A novel outlier calendrical heterogeneity reconstruction deep learning model for electricity demand forecasting

Abstract

The development of an accurate electricity demand forecasting model is of paramount importance for promoting global energy efficiency and sustainability. Nonetheless, the presence of outliers and inappropriate model training can result in suboptimal performance. To tackle these challenges, this study explores the potential of Convolutional Neural Network (CNN) and active learning theory as forecasting solutions, offering high efficiency and advantages for long time series. In this study, a hybrid model that combines Isolation Forest (IF), Outlier Reconstruction (OR), CNN and Random Forest (RF) is conducted to mitigate computational complexity and enhance the accuracy of electricity demand forecasting in the presence of outliers. IF is employed to detect outliers in electricity demand time series, while OR is used to reconstruct subsequences based on calendrical heterogeneity for training. CNN is applied for both training and forecasting, and the final output is combined using RF. The effectiveness of the proposed IF-OR-CNN-RF model is validated using electricity data collected from recent sources in Australia at different sampling frequency.

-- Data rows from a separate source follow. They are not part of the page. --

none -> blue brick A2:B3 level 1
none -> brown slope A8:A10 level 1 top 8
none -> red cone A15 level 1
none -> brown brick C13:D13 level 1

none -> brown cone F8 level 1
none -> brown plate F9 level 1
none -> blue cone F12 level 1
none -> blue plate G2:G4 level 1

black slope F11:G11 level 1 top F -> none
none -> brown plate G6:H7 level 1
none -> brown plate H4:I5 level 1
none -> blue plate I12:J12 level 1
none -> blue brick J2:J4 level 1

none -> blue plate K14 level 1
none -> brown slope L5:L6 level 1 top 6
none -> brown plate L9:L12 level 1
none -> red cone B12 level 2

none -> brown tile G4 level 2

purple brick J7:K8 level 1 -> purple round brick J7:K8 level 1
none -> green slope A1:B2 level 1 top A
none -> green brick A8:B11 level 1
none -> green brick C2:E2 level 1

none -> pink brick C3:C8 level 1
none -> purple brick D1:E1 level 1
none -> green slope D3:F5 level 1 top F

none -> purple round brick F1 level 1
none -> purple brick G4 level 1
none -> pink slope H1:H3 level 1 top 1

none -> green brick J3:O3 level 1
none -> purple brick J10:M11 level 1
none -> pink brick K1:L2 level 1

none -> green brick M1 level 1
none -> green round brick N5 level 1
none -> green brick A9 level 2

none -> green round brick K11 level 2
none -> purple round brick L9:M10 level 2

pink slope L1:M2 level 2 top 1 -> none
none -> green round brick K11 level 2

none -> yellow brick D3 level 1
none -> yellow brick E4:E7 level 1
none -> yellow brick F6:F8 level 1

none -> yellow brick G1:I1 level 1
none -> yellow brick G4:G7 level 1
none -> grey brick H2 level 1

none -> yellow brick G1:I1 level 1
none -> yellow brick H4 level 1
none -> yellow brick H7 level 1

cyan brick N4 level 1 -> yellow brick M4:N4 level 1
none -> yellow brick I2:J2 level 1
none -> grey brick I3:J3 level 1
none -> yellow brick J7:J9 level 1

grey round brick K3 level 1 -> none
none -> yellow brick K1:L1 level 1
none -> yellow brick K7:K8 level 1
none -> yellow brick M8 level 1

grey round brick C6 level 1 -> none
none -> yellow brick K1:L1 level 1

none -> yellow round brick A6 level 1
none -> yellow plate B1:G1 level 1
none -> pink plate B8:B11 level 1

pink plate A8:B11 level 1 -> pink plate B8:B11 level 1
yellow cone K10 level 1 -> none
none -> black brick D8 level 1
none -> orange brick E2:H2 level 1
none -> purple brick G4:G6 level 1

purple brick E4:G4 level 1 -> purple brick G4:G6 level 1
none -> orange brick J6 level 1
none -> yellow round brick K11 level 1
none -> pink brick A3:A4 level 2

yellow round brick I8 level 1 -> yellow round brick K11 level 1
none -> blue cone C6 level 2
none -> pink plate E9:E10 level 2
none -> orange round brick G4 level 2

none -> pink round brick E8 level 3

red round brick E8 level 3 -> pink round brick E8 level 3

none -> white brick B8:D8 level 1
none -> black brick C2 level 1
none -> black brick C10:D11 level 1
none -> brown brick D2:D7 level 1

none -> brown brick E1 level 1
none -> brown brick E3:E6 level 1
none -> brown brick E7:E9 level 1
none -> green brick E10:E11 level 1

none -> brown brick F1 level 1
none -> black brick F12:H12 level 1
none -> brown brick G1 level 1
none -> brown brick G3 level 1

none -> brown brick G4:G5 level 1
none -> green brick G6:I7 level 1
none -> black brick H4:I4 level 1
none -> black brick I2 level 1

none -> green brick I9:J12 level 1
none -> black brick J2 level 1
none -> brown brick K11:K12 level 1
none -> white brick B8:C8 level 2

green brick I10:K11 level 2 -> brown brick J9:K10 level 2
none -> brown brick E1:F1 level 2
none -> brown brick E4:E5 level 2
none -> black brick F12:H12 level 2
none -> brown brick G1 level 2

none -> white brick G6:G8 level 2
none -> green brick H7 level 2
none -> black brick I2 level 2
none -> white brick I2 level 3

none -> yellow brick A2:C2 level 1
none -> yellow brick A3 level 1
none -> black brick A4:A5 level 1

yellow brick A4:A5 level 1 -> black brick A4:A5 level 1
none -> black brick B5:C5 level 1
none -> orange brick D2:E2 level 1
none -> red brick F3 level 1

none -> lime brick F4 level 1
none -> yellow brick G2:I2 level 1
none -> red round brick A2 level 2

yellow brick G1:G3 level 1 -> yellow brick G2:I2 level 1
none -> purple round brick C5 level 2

The experimental results demonstrate that, in comparison with other popular CNN-based electricity demand forecasting models, IF-OR-CNN-RF model outperforms with significantly improved performance metrics. Specifically, Mean Absolute Error (MAE), Root Mean Squared Error (RMSE) and R-squared values are 77.92, 179.18 and 0.9769 in 5-minute frequency; 162.67, 353.96 and 0.9775 in 10-minute frequency; 841.27, 1374.79 and 0.9622 in 30-minute frequency; 2746.01, 3824.00 and 0.9262 in 60-minute frequency; 9106.08, 12269.04 and 0.8044 in 120-minute frequency. IF-OR-CNN-RF model represents a valuable framework for future electricity demand forecasting, particularly in scenarios involving outliers.